Text excerpt >>
▼▼▼

Keep in mind that the pipeline will have to be capable of the discharge pressure of the pumps. I would think that having two or three booster pumps spread out along the line would be more economical, but that probably depends on your geography and site specifics.

If you used one pump station, that's going to be some pretty hefty piping.
 
pumping tips,

That's not a particularly onerous duty or pressure as far as I'm concerned, so there are many options.

you need to work out how often this system pumps at 70 or 130. Maybe I haven't understood the planned operation, but if 70 is an occasional use, then just use a single centrifugal pump rated for 130m3/hr @ 430 m and accept that at 70 it won't operate quite as efficiently, but will use less power because the flowrate is less. You don't want a VFD for this duty as your static head is so high. Just back the pump down the curve a bit ( outlet pressure will go up so you will to throttle a bit at the far end to get to your 70m3/hr) using a fixed speed motor.

If 70 is your main flow and 130 occasionally then you will probably be able to get 2 identical pumps in parallel to work for the two flows. Your friction element of the pump curve is quite low compared to the static head so it should work well.

When you get pump quotes have a look at the power consumption at your flow rates as one big pump can be much more efficient than two smaller ones.

Again, without know what your planned operation is, whether you have storage tanks or not at either end, etc, it's a bit difficult to advise on the on/off option or continuous flow. Normally you would go for the continuous flow unless your flows in and out are very erratic.

▲▲▲

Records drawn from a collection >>
▼▼▼

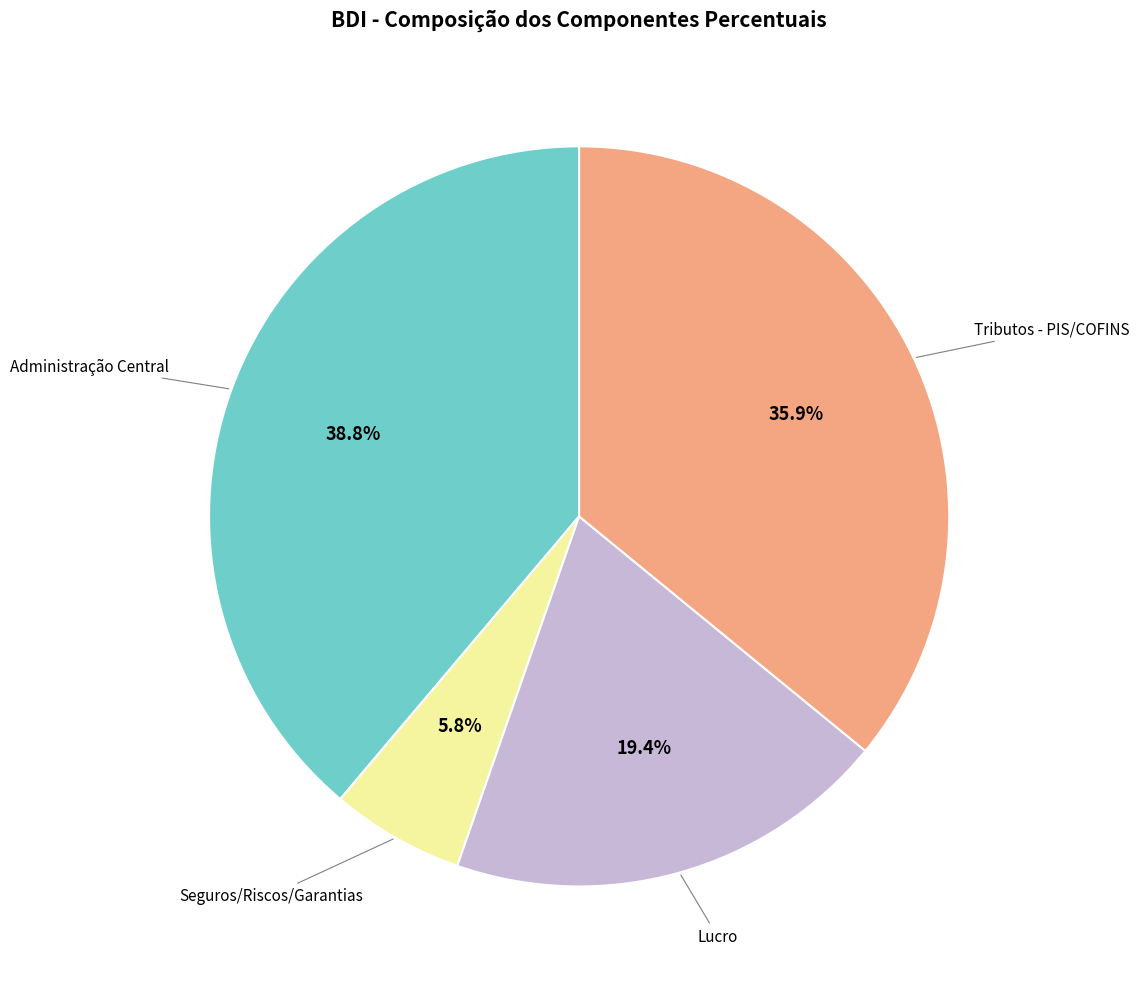

Is there a majority slice in this chart?

No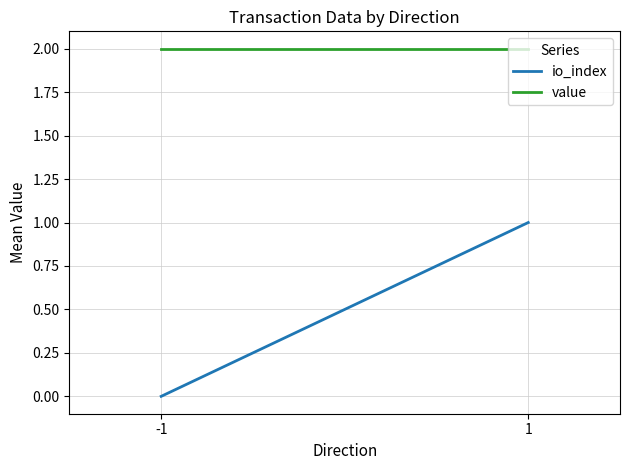

Which category has the highest value in the io_index series?

1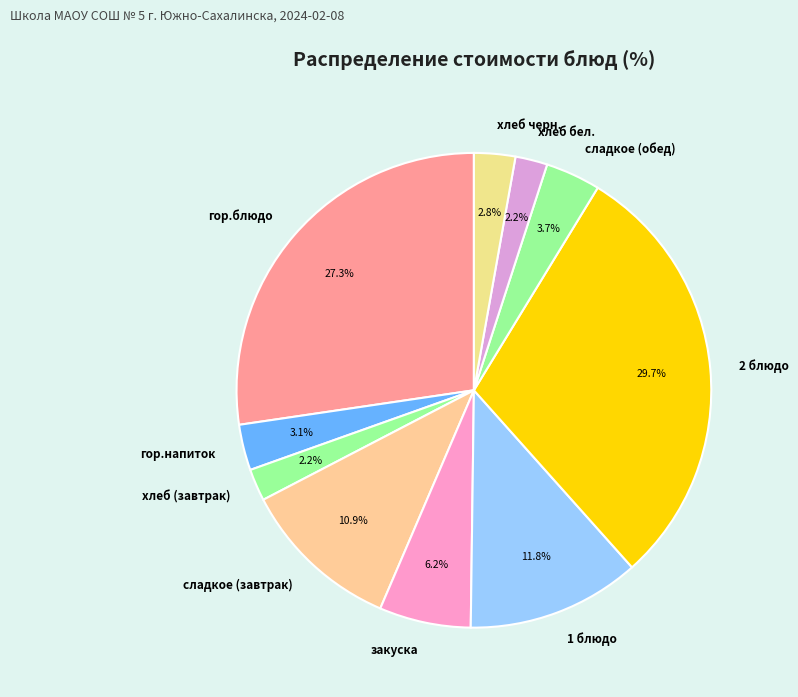

Between сладкое (завтрак) and хлеб бел., which is larger?

сладкое (завтрак)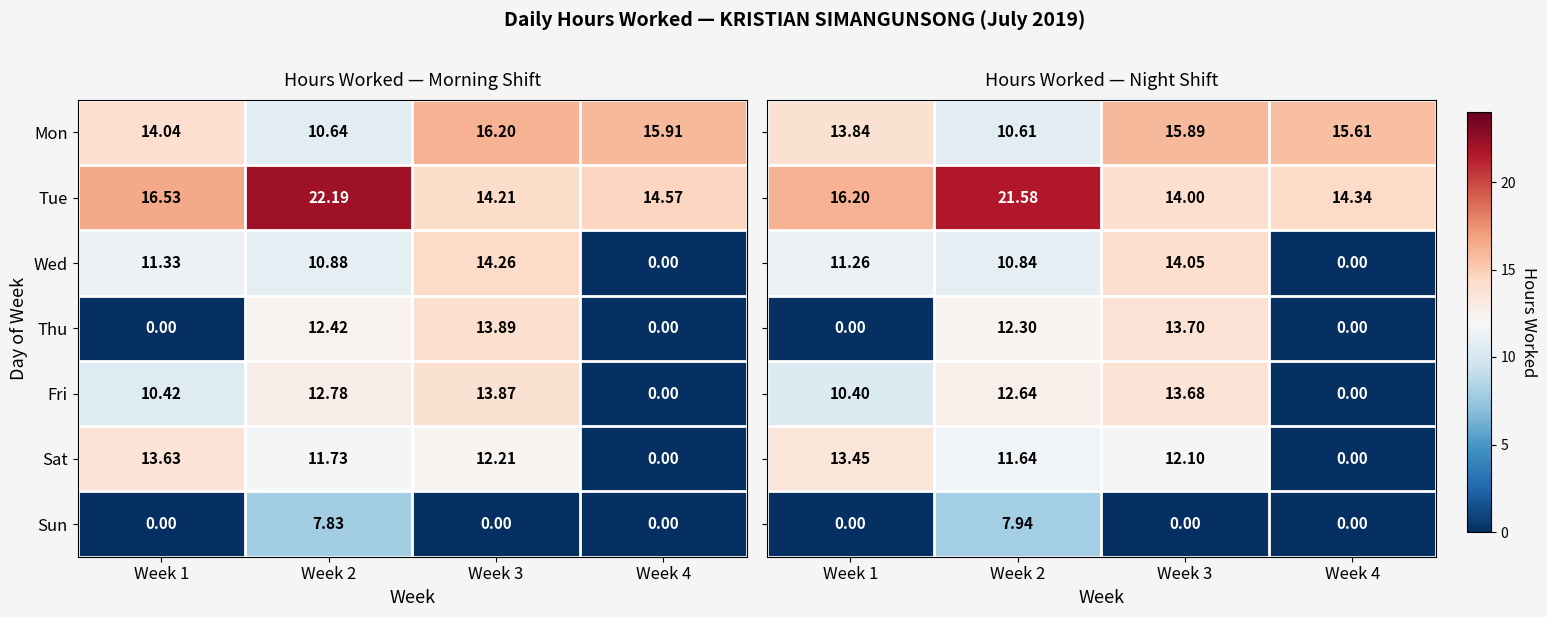

Is the value of Fri at Week 4 greater than the value of Mon at Week 2?

No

▲▲▲

What you should do >> Rename "pump curve" as "performance curve" throughout the part of the pump thread starting at "If 70 is your" and ending at "two smaller ones.", and give that part again. These records come from a separate source.

Task output >>
If 70 is your main flow and 130 occasionally then you will probably be able to get 2 identical pumps in parallel to work for the two flows. Your friction element of the performance curve is quite low compared to the static head so it should work well.

When you get pump quotes have a look at the power consumption at your flow rates as one big pump can be much more efficient than two smaller ones.